#### [ARTICLE]
++++

Weekend Hussler is a retired Australian Thoroughbred racehorse. He is a bay gelding by Hussonet out of Weekend Beauty (by Helissio). He was foaled in 2004. Hussonet had been a very successful sire in Chile for Haras de Pirque where he stood for the largest fee of any stallion in the history of Chilean Thoroughbred breeding.

Weekend Hussler won 9 of his 11 starts at three, including Group One wins in the Caulfield Guineas, Ascot Vale Stakes, Oakleigh Plate, Newmarket Handicap, Randwick Guineas and George Ryder Stakes.  In winning six Group One wins he equalled Kingston Town's Australian record for most in a single season. Weekend Hussler was named the 2007/2008 Australian Horse of the Year.

His first start as a four-year-old resulted in a second placing to the unbeaten Group One winner Light Fantastic in the J J Liston Stakes. Two weeks later he backed it up with his first win in the 2008–09 season by winning the Memsie Stakes at Caulfield Racecourse, defeating Maldivian and Pompeii Ruler. A week later in the Makybe Diva Stakes (formerly the Craiglee Stakes) he won again, by 2½ lengths over Zarita and Littorio. In that event Light Fantastic suffered his first defeat to run fourth. Two weeks later, Weekend Hussler won his seventh Group One when victorious in the Underwood Stakes at Caulfield over 1,800 metres, his first race past 1,600 metres. Two weeks later, he finished eighth in the Turnbull Stakes at Flemington Racecourse in his first attempt at 2,000 metres. Weekend Hussler then finished twelfth behind the British racehorse All The Good in the Caulfield Cup. His first run as an autumn four-year-old resulted in a fourth in the Lightning Stakes, his second run resulted in a fifth in the Australia Stakes. Injury concerns curtailed his four-year-old campaign and kept him out of racing during the spring as a five-year-old.

++++

#### [ITEMS]
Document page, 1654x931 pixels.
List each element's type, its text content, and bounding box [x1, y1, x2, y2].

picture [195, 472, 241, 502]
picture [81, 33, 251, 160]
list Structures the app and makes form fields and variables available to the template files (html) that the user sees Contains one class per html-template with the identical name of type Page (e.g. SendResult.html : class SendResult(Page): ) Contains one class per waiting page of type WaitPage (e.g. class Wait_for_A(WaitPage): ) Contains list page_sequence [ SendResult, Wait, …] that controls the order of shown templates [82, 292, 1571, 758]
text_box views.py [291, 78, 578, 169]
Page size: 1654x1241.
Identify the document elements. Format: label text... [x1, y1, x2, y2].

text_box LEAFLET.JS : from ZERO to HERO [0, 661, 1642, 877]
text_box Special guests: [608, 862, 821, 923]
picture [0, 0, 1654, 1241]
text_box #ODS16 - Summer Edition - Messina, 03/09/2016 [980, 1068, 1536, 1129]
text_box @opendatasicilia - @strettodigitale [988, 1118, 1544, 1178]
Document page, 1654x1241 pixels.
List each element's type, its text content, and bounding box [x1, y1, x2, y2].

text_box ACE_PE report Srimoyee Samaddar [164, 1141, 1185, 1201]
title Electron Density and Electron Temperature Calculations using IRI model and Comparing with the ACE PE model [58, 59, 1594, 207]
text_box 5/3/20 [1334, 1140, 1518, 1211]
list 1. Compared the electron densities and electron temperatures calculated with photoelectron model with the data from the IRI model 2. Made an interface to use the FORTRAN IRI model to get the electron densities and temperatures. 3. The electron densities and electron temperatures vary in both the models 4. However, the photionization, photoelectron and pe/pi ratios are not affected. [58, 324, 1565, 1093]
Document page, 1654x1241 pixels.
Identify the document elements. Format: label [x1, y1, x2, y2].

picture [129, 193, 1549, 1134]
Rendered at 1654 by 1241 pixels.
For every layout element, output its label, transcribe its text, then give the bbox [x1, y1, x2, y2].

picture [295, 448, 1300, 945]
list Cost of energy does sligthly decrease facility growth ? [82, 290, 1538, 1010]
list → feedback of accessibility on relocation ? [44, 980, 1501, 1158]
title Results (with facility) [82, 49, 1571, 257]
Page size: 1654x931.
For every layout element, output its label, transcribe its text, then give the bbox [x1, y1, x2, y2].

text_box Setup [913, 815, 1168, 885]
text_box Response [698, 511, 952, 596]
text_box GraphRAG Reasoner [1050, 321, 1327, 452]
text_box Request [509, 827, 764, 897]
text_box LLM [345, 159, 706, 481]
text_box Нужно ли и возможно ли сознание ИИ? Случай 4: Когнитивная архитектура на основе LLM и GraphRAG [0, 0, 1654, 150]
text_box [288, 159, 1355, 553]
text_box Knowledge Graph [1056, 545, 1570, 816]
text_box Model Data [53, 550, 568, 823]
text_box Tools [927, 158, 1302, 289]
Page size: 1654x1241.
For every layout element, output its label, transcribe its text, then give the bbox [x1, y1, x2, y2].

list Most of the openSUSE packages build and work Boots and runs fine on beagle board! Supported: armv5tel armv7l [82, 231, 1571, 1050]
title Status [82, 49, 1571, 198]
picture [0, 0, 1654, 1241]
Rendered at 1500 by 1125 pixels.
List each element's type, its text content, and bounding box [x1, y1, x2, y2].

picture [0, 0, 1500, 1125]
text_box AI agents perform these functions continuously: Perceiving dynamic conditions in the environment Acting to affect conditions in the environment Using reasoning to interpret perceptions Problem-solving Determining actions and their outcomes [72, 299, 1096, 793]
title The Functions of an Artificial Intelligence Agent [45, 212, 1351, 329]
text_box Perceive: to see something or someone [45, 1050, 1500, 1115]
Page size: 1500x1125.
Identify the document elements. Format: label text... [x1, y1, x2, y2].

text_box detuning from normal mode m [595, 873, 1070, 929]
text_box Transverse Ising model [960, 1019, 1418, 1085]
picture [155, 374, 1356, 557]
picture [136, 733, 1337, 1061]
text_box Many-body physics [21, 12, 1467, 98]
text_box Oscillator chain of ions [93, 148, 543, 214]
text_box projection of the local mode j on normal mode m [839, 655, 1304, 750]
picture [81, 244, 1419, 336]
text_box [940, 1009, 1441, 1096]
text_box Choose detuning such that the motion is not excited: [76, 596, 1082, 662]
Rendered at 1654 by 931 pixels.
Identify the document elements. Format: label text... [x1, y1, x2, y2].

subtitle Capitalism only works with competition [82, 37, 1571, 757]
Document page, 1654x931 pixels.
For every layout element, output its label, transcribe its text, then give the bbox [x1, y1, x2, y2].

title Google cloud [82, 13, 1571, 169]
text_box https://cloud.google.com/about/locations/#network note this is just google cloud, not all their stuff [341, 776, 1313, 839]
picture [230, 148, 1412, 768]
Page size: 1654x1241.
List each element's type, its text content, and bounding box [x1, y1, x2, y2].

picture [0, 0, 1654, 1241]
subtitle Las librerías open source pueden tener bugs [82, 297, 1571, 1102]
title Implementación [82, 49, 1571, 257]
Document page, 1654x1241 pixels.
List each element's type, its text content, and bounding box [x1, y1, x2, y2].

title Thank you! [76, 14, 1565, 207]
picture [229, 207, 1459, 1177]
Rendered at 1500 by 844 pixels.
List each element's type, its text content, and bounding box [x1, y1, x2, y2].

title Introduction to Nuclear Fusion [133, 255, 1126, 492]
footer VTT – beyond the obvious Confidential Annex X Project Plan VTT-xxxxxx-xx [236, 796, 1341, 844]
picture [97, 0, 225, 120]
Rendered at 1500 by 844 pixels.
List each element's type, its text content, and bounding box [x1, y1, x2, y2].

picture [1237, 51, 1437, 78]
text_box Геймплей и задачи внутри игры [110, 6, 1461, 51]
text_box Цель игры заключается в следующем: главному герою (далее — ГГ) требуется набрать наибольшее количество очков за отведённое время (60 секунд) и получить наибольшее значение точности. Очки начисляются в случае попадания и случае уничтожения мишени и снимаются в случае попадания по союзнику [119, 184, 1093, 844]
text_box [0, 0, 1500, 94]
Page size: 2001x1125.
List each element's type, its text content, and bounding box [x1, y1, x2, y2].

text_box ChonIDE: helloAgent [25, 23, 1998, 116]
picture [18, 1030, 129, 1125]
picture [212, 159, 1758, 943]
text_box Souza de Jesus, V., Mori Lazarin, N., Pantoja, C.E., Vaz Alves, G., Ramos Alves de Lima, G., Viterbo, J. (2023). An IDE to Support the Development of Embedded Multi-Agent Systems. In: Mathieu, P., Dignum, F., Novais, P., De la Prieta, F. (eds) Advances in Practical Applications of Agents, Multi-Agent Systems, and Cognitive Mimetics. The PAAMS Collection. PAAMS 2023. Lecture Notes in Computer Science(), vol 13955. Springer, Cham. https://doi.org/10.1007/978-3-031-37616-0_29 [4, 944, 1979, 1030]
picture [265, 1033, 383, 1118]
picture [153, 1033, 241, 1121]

++++

#### [TO-DO LIST]
[a] From the article on Weekend Hussler, extract the passage starting with "Weekend Hussler won 9" and going on through "of the Year.", copying it word for word.
[b] According to the article on Weekend Hussler, why was the horse's four-year-old campaign cut short?

#### [SOLVED TASKS]
[a]
Weekend Hussler won 9 of his 11 starts at three, including Group One wins in the Caulfield Guineas, Ascot Vale Stakes, Oakleigh Plate, Newmarket Handicap, Randwick Guineas and George Ryder Stakes.  In winning six Group One wins he equalled Kingston Town's Australian record for most in a single season. Weekend Hussler was named the 2007/2008 Australian Horse of the Year.

[b] Injury concerns curtailed his four-year-old campaign. They also kept him out of racing during the spring as a five-year-old.